About this task:
Within the data that follows, tally every line containing "Left". Provide only the tally.

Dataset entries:

◆ ◆ ◆ ◆ ◆

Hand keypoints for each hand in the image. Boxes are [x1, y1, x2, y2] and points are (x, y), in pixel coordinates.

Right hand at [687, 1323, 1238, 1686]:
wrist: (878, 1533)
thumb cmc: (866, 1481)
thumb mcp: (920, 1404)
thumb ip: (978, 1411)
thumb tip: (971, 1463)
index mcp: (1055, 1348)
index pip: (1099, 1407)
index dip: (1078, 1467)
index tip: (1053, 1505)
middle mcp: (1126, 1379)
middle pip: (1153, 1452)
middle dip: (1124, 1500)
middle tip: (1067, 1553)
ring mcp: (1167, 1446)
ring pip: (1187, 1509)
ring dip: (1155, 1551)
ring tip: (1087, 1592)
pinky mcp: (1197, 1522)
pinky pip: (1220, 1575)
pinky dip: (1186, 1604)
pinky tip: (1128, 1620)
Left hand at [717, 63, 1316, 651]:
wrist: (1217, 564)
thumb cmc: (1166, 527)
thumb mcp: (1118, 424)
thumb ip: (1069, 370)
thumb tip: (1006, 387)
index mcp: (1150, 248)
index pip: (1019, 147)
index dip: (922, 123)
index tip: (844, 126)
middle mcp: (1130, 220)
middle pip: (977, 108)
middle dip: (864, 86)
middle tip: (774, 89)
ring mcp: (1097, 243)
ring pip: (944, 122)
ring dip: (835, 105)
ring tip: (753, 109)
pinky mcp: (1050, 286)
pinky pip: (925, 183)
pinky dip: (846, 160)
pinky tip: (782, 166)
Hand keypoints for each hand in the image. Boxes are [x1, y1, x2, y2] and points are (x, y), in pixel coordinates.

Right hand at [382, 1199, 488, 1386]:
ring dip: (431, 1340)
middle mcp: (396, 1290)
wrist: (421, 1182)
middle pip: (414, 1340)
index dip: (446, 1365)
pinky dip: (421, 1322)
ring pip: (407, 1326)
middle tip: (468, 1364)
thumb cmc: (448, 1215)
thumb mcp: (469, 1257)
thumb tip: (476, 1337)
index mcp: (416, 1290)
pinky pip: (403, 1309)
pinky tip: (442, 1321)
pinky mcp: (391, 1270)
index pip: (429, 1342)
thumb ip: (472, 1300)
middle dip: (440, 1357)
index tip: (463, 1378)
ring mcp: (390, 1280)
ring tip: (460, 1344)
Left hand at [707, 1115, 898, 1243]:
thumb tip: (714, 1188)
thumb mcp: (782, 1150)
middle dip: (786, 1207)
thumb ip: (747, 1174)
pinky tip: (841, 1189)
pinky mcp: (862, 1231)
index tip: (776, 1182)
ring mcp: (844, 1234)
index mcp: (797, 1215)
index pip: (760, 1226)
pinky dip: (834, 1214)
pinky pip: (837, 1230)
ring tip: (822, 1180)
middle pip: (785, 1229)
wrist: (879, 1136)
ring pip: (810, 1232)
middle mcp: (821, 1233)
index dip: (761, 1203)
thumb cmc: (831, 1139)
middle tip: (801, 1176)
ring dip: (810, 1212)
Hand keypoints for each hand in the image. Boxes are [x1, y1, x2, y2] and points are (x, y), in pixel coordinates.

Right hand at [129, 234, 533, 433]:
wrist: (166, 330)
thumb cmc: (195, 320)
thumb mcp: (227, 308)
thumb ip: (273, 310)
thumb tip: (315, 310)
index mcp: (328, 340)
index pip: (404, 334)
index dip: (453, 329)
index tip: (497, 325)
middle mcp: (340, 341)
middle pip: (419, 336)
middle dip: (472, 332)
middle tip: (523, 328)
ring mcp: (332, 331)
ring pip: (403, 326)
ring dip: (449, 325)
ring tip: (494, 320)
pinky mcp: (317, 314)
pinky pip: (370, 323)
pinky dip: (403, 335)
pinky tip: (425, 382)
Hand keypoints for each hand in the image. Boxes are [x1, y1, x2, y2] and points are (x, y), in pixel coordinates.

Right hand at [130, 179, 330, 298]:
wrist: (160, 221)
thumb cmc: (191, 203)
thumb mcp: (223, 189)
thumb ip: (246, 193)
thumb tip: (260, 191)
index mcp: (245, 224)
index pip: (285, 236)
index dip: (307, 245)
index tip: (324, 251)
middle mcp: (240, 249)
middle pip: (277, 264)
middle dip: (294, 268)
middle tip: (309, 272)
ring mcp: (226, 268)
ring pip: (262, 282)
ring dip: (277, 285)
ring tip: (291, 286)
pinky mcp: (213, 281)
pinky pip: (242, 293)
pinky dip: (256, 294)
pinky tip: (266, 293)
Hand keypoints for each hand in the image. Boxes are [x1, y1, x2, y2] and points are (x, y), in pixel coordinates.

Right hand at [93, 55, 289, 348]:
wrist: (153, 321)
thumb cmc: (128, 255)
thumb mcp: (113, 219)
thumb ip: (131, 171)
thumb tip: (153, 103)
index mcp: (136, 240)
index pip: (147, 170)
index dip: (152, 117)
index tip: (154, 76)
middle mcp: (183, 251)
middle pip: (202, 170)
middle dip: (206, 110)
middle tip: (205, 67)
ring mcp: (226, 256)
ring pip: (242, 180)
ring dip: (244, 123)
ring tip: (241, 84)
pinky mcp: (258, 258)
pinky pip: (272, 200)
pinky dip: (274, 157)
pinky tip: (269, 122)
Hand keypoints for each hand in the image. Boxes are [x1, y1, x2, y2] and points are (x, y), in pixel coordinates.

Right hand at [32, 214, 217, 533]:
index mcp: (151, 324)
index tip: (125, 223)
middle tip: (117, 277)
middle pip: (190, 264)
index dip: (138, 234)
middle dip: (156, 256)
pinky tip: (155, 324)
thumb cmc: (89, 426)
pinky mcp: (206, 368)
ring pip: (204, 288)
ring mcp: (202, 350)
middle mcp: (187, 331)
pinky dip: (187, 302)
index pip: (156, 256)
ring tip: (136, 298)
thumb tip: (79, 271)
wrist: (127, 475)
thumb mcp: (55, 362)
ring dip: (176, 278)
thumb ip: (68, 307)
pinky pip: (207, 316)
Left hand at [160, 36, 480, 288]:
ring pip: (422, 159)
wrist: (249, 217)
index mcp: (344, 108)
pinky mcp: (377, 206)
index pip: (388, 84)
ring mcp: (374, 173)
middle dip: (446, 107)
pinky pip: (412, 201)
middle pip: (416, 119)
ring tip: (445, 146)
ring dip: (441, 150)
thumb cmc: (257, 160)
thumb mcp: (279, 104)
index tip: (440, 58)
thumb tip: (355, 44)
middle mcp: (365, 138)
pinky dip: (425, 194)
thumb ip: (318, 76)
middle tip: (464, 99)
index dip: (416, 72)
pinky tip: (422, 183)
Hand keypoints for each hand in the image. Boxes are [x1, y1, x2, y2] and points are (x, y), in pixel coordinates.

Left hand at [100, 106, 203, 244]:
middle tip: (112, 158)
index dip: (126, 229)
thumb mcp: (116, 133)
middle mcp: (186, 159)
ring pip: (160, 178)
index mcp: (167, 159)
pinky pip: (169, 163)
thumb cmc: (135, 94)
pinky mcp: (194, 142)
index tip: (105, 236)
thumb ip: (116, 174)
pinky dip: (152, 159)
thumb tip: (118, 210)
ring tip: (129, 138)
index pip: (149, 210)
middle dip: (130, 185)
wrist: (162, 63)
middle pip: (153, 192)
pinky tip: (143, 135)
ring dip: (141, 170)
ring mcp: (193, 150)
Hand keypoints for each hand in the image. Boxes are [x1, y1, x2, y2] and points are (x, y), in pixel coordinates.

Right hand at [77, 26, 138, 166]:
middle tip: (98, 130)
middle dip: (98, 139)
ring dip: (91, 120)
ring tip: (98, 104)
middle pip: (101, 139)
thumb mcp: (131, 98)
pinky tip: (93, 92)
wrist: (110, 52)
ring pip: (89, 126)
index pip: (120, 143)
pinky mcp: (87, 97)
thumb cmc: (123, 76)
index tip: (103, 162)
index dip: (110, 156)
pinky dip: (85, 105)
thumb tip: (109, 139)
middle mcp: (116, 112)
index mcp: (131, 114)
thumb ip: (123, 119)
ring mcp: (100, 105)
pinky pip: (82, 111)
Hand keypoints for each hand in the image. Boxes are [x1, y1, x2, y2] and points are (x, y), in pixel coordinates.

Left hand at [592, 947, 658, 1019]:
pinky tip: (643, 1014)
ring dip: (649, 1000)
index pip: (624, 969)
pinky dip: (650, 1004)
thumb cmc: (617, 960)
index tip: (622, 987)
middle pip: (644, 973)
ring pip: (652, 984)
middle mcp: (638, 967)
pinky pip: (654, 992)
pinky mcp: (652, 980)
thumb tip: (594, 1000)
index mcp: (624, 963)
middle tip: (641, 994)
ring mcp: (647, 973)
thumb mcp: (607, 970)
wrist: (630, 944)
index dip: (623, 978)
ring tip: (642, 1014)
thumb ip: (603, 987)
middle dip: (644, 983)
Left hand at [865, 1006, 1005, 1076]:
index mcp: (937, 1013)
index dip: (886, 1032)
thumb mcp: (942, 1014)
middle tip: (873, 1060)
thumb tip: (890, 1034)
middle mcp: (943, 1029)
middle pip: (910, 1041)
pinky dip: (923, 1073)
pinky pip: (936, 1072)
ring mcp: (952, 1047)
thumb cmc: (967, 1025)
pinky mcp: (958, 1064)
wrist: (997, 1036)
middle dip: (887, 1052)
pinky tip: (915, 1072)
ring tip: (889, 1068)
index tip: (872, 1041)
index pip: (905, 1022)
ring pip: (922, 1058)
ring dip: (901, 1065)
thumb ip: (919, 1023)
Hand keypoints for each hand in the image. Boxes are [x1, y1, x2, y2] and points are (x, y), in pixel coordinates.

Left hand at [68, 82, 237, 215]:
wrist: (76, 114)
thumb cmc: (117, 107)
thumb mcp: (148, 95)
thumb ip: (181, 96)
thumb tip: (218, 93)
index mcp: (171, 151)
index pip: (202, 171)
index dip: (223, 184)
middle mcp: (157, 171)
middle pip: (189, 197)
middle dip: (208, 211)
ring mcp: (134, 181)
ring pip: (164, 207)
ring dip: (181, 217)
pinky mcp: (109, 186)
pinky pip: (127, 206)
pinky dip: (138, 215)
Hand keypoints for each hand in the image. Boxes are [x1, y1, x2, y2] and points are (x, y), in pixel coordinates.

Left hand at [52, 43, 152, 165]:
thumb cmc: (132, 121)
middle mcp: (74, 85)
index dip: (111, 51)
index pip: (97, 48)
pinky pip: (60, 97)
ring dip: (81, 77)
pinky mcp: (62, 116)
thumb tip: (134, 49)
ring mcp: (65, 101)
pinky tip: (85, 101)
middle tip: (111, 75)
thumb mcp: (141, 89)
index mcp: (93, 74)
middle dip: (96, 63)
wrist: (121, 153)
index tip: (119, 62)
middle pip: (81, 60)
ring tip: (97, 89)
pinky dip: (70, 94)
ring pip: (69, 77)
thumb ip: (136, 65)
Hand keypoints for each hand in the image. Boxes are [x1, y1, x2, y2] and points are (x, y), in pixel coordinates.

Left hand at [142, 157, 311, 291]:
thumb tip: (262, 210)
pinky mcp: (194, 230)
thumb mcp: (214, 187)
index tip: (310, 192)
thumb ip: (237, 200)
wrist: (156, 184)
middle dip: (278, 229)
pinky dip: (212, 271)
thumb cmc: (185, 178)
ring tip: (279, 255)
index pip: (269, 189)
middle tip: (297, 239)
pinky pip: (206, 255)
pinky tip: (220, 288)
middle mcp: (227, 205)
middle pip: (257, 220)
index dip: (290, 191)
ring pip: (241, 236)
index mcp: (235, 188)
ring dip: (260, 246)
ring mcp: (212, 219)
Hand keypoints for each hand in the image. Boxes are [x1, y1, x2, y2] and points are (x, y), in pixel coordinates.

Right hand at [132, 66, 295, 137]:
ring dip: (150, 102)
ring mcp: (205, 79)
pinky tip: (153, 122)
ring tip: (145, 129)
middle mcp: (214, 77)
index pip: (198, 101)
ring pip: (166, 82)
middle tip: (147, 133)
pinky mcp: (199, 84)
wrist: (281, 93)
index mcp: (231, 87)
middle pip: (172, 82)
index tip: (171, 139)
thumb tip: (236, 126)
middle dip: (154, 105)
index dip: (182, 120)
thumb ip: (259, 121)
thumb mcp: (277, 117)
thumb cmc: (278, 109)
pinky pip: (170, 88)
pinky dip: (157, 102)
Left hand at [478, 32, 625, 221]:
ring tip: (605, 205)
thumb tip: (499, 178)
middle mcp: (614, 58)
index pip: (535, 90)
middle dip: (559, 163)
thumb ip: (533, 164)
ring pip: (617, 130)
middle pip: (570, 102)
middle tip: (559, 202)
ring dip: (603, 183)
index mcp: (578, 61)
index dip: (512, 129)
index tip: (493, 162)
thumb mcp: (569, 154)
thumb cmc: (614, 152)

◆ ◆ ◆ ◆ ◆

Output for this task:
10